Currently viewing the tag: "food chain"
What's That Bug? does not endorse extermination

What’s eating the cricket?
This was taken earlier this evening with the night photography feature on my camera. What is this? Thanks. Love your web site.
Cathey

Hi Cathey,
There are several very similar looking Assassin Bugs in the genus Rasahus that are collectively known as the Orange Spotted Assassin Bugs. One species, Rasahus thoracicus, is also known as a Western Corsair. Sadly you did not provide us with a location which might have helped with the exact species.

What's That Bug? does not endorse extermination

PRAYING or PREYING MANTIS IN OUR CONNECTICUT GARDEN (9-5-07)
Hello Daniel,
I hope this email reaches you. My first attempt failed, according to message received from my carrier, "due to an unexpected disconnection from service. Yes, I know you have praying mantis pictures posted on your site but perhaps these will be of use to you as well. On September 1st I commented, to my husband, that I’d yet to find a praying mantis to "shoot" for my photo collection of insects. On September 2nd, we were host to a tremendous monarch butterfly convention. Perhaps we are on a flyway here in Connecticut? They were swarming about our Joe Pie weed and having a great time. I suddenly noticed that one of the revelers was, apparently, "stuck" in the flowers. It was behaving as if engaged in a battle. Upon closer examination, I discovered the truth. A battle to the death. Just look at the "arms" of the praying mantis . . . "all the better to hug you with, my dear. I’m wondering; can you tell if our ravenous praying mantis is a female or male? The creature is still here, well-disguised as a Joe Pie weed branch, waiting for another victim, but our monarchs seem to be gone. From Connecticut, would they travel to Mexico, California or Florida to spend the winter? Thanks for providing such a marvelous site for those of us fascinated by the insects found in our gardens. One does not have to travel far, as I have found, for great adventure!
Susan B. Naumann

Hi Susan,
What a marvelous Food Chain documentation. Your Chinese Mantis might be a male, but we cannot be certain. Your Monarchs would not winter in California but the Oyamel Fir forests of Mexico’s Transverse Volcanic Belt.

What's That Bug? does not endorse extermination

After going to your website after my first experience with the Cicada Killer( at the time, I had no idea what it was), I thought I would share a pic with you. Thanks for having your website and solving my "mystery". Many thanks,
Mike and Kathy
Oxford Florida

Hi Mike and Kathy,
We just recently removed the Cicada Killer from our homepage since identification requests, which peaked in July, had dwindled. Looks like your robust female Cicada Killer has nabbed a Dog Day Harvestfly for her brood’s meal.

What's That Bug? does not endorse extermination

Green Lynx Spider
I was told this is a green lynx spider, and thought you might enjoy these photos I took of one on my passion vine.

What a wonderful addition to our Food Chain pages: a Green Lynx Spider feeding on a Gulf Fritillary.

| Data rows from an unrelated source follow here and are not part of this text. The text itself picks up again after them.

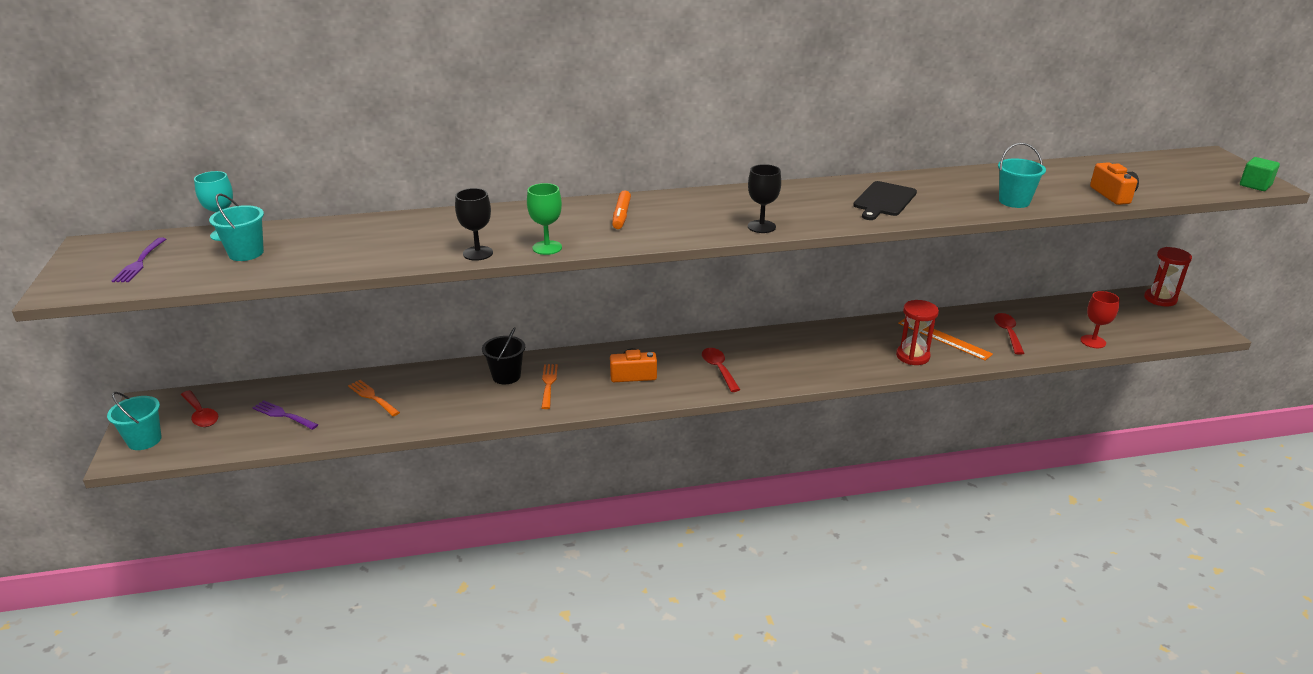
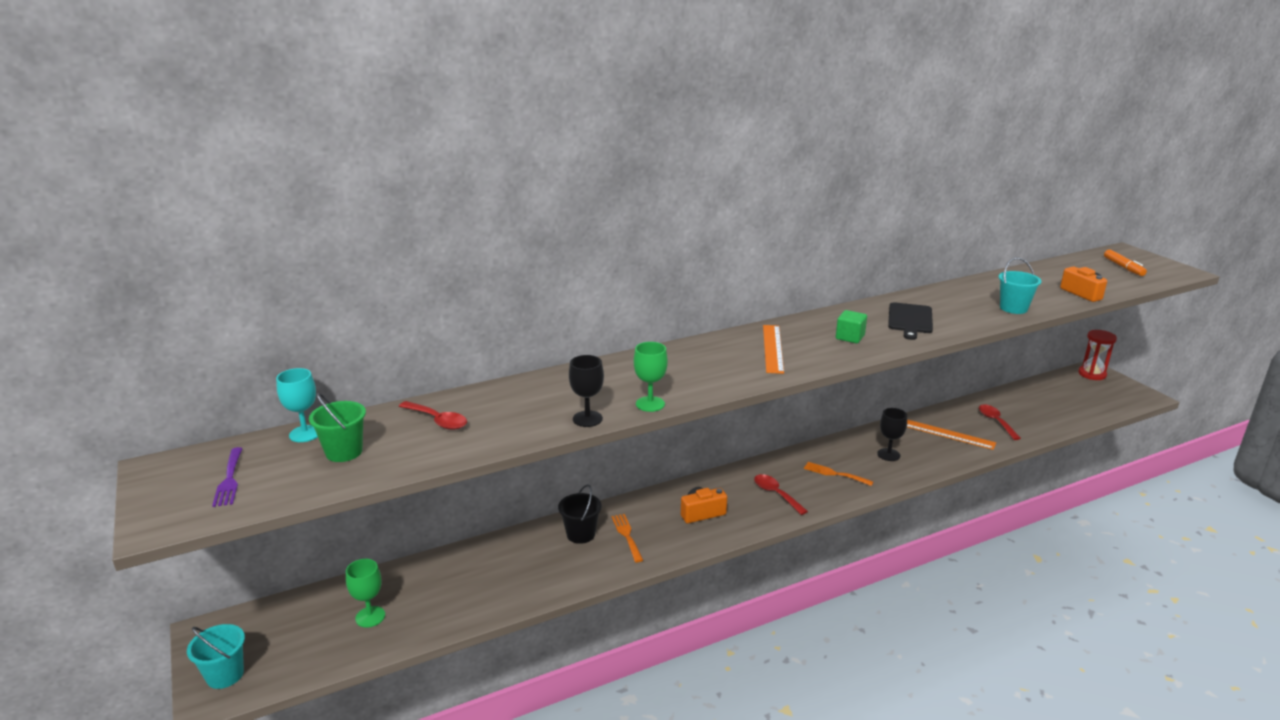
camera: 15 degrees left, 5 degrees down
red spoon [181,390,218,427] -> red spoon moved to [399,401,467,430]
turquoise bucket [209,193,264,261] -> green bucket [309,393,366,462]
purple fork [253,400,318,430] -> green goblet [346,559,385,628]
orange fork [348,380,400,416] -> orange fork moved to [804,462,873,486]
orange marker [612,190,631,229] -> orange marker moved to [1104,249,1147,276]
black goblet [748,164,781,233] -> black goblet moved to [877,408,907,461]
red hourglass [896,300,939,365] -> none
red goblet [1080,291,1120,348] -> none
green cube [1240,157,1280,191] -> green cube moved to [836,310,867,343]
none -> orange ruler [763,325,784,374]

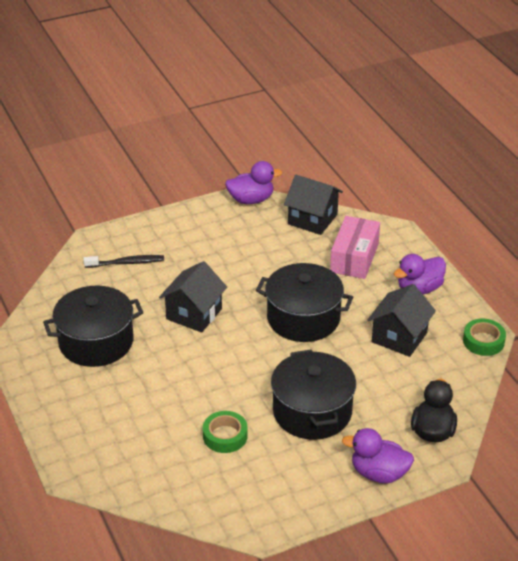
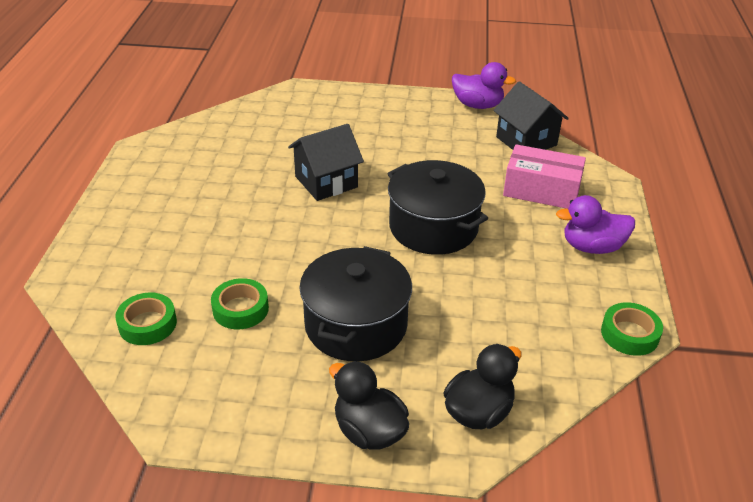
camera: 30 degrees right, 0 degrees up
black pot [43,285,144,367] -> none
black toothbrush [83,255,164,268] -> none
pink box [330,216,380,279] -> pink box turned 60 degrees clockwise [503,144,586,209]
purple duck [342,428,414,483] -> black duck [329,361,409,450]
black house [367,284,436,357] -> none
none -> green tape [115,293,177,345]

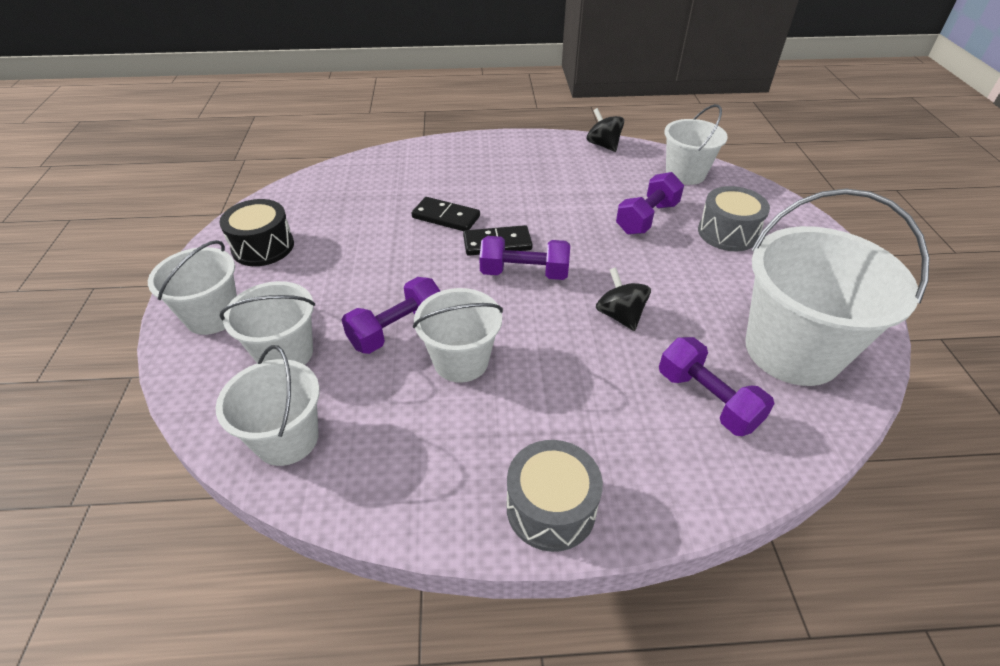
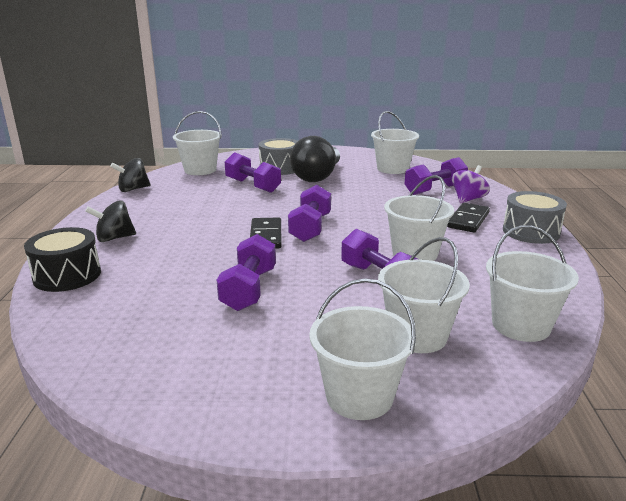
camera: 85 degrees left, 20 degrees down
black drum [219,199,294,266] -> black drum moved to [24,227,101,292]
black domino [411,197,480,231] -> black domino moved to [447,203,490,232]
black spinning top [596,267,651,331] -> black spinning top moved to [85,200,136,242]
white bucket [746,189,930,386] -> white bucket [371,111,419,174], size x0.59
none -> purple dumbbell [217,234,276,311]
none -> black light bulb [290,136,340,182]
none -> purple spinning top [452,165,490,203]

What's That Bug? does not endorse extermination

Large green caterpillar
Hi,
I just found this large catterpillar hanging from a tree and was wondering what it was. I found it hanging in what I think was a eurpean buckthorn tree in the Oak Ridge’s Morraine, Clarington, Ontario, Canada. It was at the edge of a forest with bitternut hickory trees, swamp oak, white oak, red oak, pines, maple, silver birch, butternut, hawthorn, yellow beech and a wide variety of plants. I’m curious about what it is and will turn into! It seems to be quite close to changing into a chrysalis, it was hanging upside down and not moving when I found it. It’s very inactive.
Stella

Hi Stella,
The good news is we can identify your Cecropia Moth Caterpillar. The bad news is that it will not live to adulthood. The orange, yellow and blue tubercles are typical caterpillar markings, but the white nodules with the brown spots are a sign the caterpillar has been parasitized, probably by a Brachonid Wasp. These pupa look much smaller than the Brachonid Pupa we sometimes see on Sphingidae caterpillars and Saddleback Caterpillars, so they must be a different species. We will try to contact Bill Oehlke to see if he can tell us what species of Brachonid parasitizes Cecropia Caterpillars.

What's That Bug? does not endorse extermination

Crab Spider feasts on Pipevine Swallowtail.
Hi again bugman,
I thought I would share with you another image taken the same day as the puddling pipevine swallowtails I sent in, this one of a crab spider enjoying its pipevine swallowtail lunch. Hope you enjoy it!!! Keep up the great work
Michael

Hi Michael,
We have never seen documentation of a Crab Spider with such a huge catch. It is a wonder the spider managed to hold onto that Pipevine Swallowtail. Thanks for sending us another image from the Great Smoky Mountains National Park near Gatlinburg, Tennessee.